Task inputs: Begin

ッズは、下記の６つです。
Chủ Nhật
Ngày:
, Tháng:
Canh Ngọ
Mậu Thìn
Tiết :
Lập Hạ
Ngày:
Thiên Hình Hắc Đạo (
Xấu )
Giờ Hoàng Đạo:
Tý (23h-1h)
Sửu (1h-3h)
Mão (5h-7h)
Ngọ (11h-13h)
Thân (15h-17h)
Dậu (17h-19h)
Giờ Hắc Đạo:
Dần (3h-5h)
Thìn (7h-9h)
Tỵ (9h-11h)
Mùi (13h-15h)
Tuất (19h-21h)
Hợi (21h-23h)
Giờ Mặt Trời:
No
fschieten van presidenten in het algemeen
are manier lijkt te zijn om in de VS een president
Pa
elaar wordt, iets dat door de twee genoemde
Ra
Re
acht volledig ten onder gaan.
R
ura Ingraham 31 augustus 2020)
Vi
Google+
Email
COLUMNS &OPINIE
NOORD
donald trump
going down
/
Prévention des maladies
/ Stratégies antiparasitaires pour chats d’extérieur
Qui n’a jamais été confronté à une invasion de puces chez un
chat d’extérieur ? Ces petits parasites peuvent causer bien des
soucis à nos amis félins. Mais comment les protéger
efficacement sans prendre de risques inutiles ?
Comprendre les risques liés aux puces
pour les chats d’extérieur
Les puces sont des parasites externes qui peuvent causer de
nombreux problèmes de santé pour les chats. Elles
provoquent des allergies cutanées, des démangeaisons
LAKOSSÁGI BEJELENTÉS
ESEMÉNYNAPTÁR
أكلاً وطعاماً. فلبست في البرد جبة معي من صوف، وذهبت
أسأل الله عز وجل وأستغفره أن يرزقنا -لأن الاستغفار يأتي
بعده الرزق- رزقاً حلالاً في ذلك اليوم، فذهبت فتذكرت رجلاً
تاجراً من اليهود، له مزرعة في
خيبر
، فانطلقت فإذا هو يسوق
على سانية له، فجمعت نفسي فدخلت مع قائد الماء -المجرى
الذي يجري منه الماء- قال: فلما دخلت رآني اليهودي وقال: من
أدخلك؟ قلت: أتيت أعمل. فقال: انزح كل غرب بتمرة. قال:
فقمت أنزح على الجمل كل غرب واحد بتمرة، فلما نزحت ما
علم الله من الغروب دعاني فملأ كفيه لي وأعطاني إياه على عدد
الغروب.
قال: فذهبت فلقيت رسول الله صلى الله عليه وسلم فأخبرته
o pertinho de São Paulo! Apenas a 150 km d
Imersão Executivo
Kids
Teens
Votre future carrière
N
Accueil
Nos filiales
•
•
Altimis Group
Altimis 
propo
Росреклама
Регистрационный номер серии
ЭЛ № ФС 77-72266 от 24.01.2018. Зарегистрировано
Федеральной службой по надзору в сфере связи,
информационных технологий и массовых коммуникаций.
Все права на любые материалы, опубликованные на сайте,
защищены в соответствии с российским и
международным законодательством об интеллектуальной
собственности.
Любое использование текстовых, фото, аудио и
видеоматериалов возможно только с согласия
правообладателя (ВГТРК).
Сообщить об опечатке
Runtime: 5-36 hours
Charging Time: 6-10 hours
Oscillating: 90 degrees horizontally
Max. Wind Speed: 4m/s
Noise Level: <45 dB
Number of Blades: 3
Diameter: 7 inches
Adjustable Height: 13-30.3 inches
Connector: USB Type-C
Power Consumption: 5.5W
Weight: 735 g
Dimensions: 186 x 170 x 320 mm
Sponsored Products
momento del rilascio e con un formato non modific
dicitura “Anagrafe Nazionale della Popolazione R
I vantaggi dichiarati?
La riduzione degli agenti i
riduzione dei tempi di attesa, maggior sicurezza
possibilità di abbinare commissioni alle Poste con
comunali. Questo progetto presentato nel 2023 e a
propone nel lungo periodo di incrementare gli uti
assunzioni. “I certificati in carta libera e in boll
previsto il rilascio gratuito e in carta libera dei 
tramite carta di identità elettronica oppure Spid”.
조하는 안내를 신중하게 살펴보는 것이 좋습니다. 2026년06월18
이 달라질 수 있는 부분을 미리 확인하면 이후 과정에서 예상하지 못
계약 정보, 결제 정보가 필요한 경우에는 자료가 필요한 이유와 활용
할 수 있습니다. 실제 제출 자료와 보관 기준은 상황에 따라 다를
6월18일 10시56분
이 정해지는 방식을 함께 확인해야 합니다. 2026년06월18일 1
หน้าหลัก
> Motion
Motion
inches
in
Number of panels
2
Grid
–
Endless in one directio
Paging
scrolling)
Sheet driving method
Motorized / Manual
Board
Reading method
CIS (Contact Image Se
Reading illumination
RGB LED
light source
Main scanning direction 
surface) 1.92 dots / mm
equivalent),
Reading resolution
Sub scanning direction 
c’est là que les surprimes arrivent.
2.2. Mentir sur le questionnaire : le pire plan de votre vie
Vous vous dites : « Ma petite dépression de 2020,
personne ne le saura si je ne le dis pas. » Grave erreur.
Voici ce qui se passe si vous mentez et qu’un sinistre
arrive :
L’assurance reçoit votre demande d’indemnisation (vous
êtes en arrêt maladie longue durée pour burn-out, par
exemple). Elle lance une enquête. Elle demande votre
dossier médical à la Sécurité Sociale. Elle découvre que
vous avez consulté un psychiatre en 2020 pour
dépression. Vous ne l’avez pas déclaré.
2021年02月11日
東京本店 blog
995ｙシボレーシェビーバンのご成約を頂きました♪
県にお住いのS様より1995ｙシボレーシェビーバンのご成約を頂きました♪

Task inputs: End

Reproduce exactly what is written in the listing above.

Problem solution:
ッズは、下記の６つです。
Chủ Nhật
Ngày:
, Tháng:
Canh Ngọ
Mậu Thìn
Tiết :
Lập Hạ
Ngày:
Thiên Hình Hắc Đạo (
Xấu )
Giờ Hoàng Đạo:
Tý (23h-1h)
Sửu (1h-3h)
Mão (5h-7h)
Ngọ (11h-13h)
Thân (15h-17h)
Dậu (17h-19h)
Giờ Hắc Đạo:
Dần (3h-5h)
Thìn (7h-9h)
Tỵ (9h-11h)
Mùi (13h-15h)
Tuất (19h-21h)
Hợi (21h-23h)
Giờ Mặt Trời:
No
fschieten van presidenten in het algemeen
are manier lijkt te zijn om in de VS een president
Pa
elaar wordt, iets dat door de twee genoemde
Ra
Re
acht volledig ten onder gaan.
R
ura Ingraham 31 augustus 2020)
Vi
Google+
Email
COLUMNS &OPINIE
NOORD
donald trump
going down
/
Prévention des maladies
/ Stratégies antiparasitaires pour chats d’extérieur
Qui n’a jamais été confronté à une invasion de puces chez un
chat d’extérieur ? Ces petits parasites peuvent causer bien des
soucis à nos amis félins. Mais comment les protéger
efficacement sans prendre de risques inutiles ?
Comprendre les risques liés aux puces
pour les chats d’extérieur
Les puces sont des parasites externes qui peuvent causer de
nombreux problèmes de santé pour les chats. Elles
provoquent des allergies cutanées, des démangeaisons
LAKOSSÁGI BEJELENTÉS
ESEMÉNYNAPTÁR
أكلاً وطعاماً. فلبست في البرد جبة معي من صوف، وذهبت
أسأل الله عز وجل وأستغفره أن يرزقنا -لأن الاستغفار يأتي
بعده الرزق- رزقاً حلالاً في ذلك اليوم، فذهبت فتذكرت رجلاً
تاجراً من اليهود، له مزرعة في
خيبر
، فانطلقت فإذا هو يسوق
على سانية له، فجمعت نفسي فدخلت مع قائد الماء -المجرى
الذي يجري منه الماء- قال: فلما دخلت رآني اليهودي وقال: من
أدخلك؟ قلت: أتيت أعمل. فقال: انزح كل غرب بتمرة. قال:
فقمت أنزح على الجمل كل غرب واحد بتمرة، فلما نزحت ما
علم الله من الغروب دعاني فملأ كفيه لي وأعطاني إياه على عدد
الغروب.
قال: فذهبت فلقيت رسول الله صلى الله عليه وسلم فأخبرته
o pertinho de São Paulo! Apenas a 150 km d
Imersão Executivo
Kids
Teens
Votre future carrière
N
Accueil
Nos filiales
•
•
Altimis Group
Altimis 
propo
Росреклама
Регистрационный номер серии
ЭЛ № ФС 77-72266 от 24.01.2018. Зарегистрировано
Федеральной службой по надзору в сфере связи,
информационных технологий и массовых коммуникаций.
Все права на любые материалы, опубликованные на сайте,
защищены в соответствии с российским и
международным законодательством об интеллектуальной
собственности.
Любое использование текстовых, фото, аудио и
видеоматериалов возможно только с согласия
правообладателя (ВГТРК).
Сообщить об опечатке
Runtime: 5-36 hours
Charging Time: 6-10 hours
Oscillating: 90 degrees horizontally
Max. Wind Speed: 4m/s
Noise Level: <45 dB
Number of Blades: 3
Diameter: 7 inches
Adjustable Height: 13-30.3 inches
Connector: USB Type-C
Power Consumption: 5.5W
Weight: 735 g
Dimensions: 186 x 170 x 320 mm
Sponsored Products
momento del rilascio e con un formato non modific
dicitura “Anagrafe Nazionale della Popolazione R
I vantaggi dichiarati?
La riduzione degli agenti i
riduzione dei tempi di attesa, maggior sicurezza
possibilità di abbinare commissioni alle Poste con
comunali. Questo progetto presentato nel 2023 e a
propone nel lungo periodo di incrementare gli uti
assunzioni. “I certificati in carta libera e in boll
previsto il rilascio gratuito e in carta libera dei 
tramite carta di identità elettronica oppure Spid”.
조하는 안내를 신중하게 살펴보는 것이 좋습니다. 2026년06월18
이 달라질 수 있는 부분을 미리 확인하면 이후 과정에서 예상하지 못
계약 정보, 결제 정보가 필요한 경우에는 자료가 필요한 이유와 활용
할 수 있습니다. 실제 제출 자료와 보관 기준은 상황에 따라 다를
6월18일 10시56분
이 정해지는 방식을 함께 확인해야 합니다. 2026년06월18일 1
หน้าหลัก
> Motion
Motion
inches
in
Number of panels
2
Grid
–
Endless in one directio
Paging
scrolling)
Sheet driving method
Motorized / Manual
Board
Reading method
CIS (Contact Image Se
Reading illumination
RGB LED
light source
Main scanning direction 
surface) 1.92 dots / mm
equivalent),
Reading resolution
Sub scanning direction 
c’est là que les surprimes arrivent.
2.2. Mentir sur le questionnaire : le pire plan de votre vie
Vous vous dites : « Ma petite dépression de 2020,
personne ne le saura si je ne le dis pas. » Grave erreur.
Voici ce qui se passe si vous mentez et qu’un sinistre
arrive :
L’assurance reçoit votre demande d’indemnisation (vous
êtes en arrêt maladie longue durée pour burn-out, par
exemple). Elle lance une enquête. Elle demande votre
dossier médical à la Sécurité Sociale. Elle découvre que
vous avez consulté un psychiatre en 2020 pour
dépression. Vous ne l’avez pas déclaré.
2021年02月11日
東京本店 blog
995ｙシボレーシェビーバンのご成約を頂きました♪
県にお住いのS様より1995ｙシボレーシェビーバンのご成約を頂きました♪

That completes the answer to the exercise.